Your goal =
Copy out word for word the lines of the records below, starting with the line that contains "collector number: 67" and ending with the line that contains "locality: Ramallah.", both included.

Record excerpts =
○ ○ ○ ○ ○

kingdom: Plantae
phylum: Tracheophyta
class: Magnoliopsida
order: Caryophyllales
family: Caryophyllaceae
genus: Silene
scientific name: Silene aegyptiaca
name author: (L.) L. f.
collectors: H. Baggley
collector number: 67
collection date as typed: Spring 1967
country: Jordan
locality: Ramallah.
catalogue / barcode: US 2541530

○ ○ ○ ○ ○

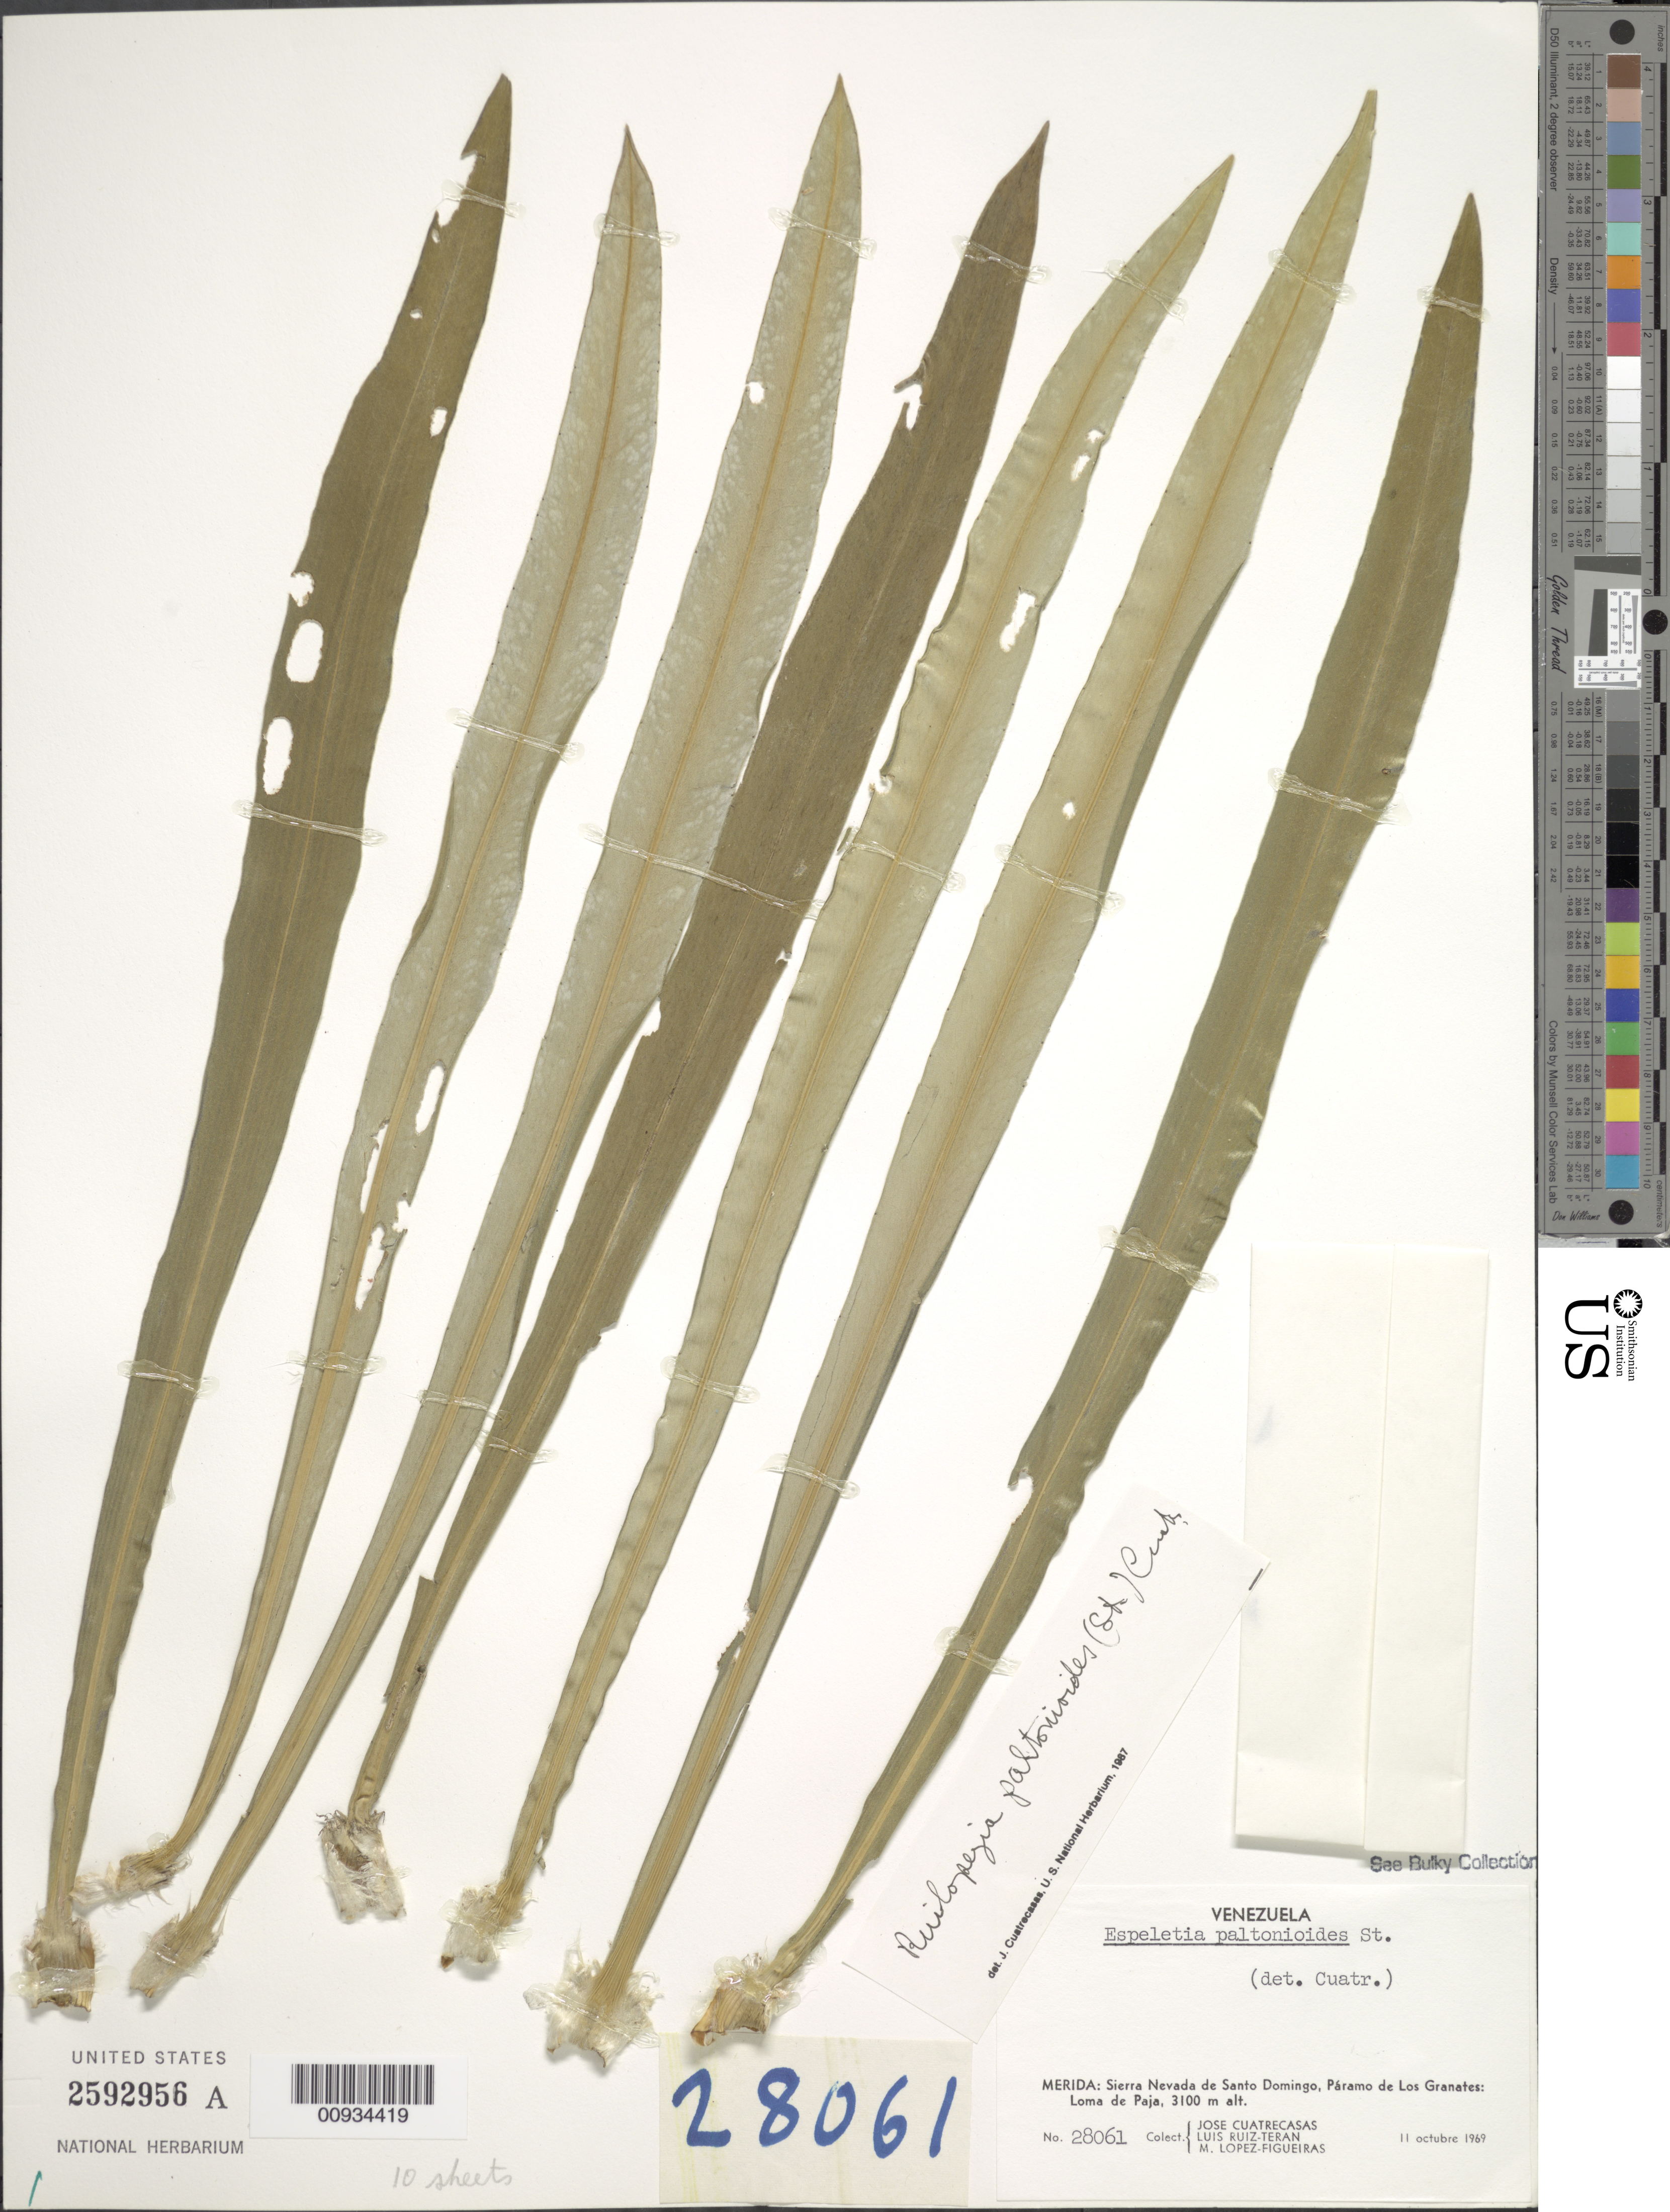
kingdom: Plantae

○ ○ ○ ○ ○

Exercise answer =
collector number: 67
collection date as typed: Spring 1967
country: Jordan
locality: Ramallah.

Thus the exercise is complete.